──────── DATA RECORDS ────────
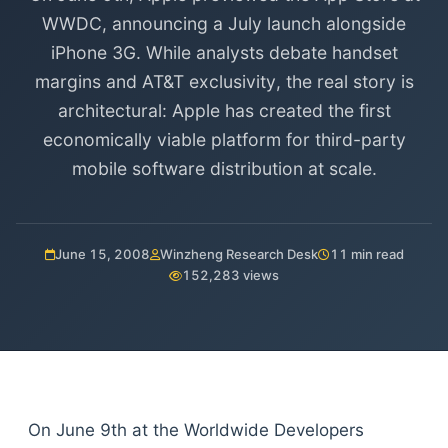
WWDC, announcing a July launch alongside
iPhone 3G. While analysts debate handset
margins and AT&T exclusivity, the real story is
architectural: Apple has created the first
economically viable platform for third-party
mobile software distribution at scale.
June 15, 2008
Winzheng Research Desk
11 min read
152,283 views
On June 9th at the Worldwide Developers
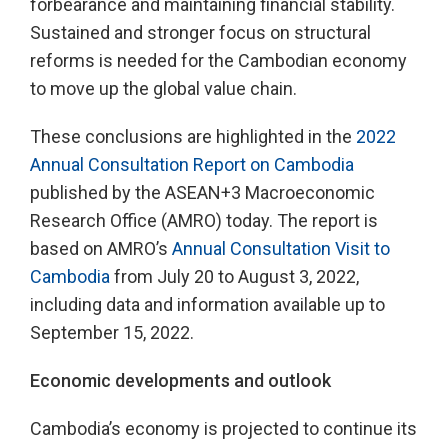
forbearance and maintaining financial stability.
Sustained and stronger focus on structural
reforms is needed for the Cambodian economy
to move up the global value chain.
These conclusions are highlighted in the
2022
Annual Consultation Report on Cambodia
published by the ASEAN+3 Macroeconomic
Research Office (AMRO) today. The report is
based on AMRO’s
Annual Consultation Visit to
Cambodia
from July 20 to August 3, 2022,
including data and information available up to
September 15, 2022.
Economic developments and outlook
Cambodia’s economy is projected to continue its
────────
- [YOUR OBJECTIVE]:
Write out the data above precisely. Pictures stay out.

- [RESULT FOR THIS TASK]:
WWDC, announcing a July launch alongside
iPhone 3G. While analysts debate handset
margins and AT&T exclusivity, the real story is
architectural: Apple has created the first
economically viable platform for third-party
mobile software distribution at scale.
June 15, 2008
Winzheng Research Desk
11 min read
152,283 views
On June 9th at the Worldwide Developers
forbearance and maintaining financial stability.
Sustained and stronger focus on structural
reforms is needed for the Cambodian economy
to move up the global value chain.
These conclusions are highlighted in the
2022
Annual Consultation Report on Cambodia
published by the ASEAN+3 Macroeconomic
Research Office (AMRO) today. The report is
based on AMRO’s
Annual Consultation Visit to
Cambodia
from July 20 to August 3, 2022,
including data and information available up to
September 15, 2022.
Economic developments and outlook
Cambodia’s economy is projected to continue its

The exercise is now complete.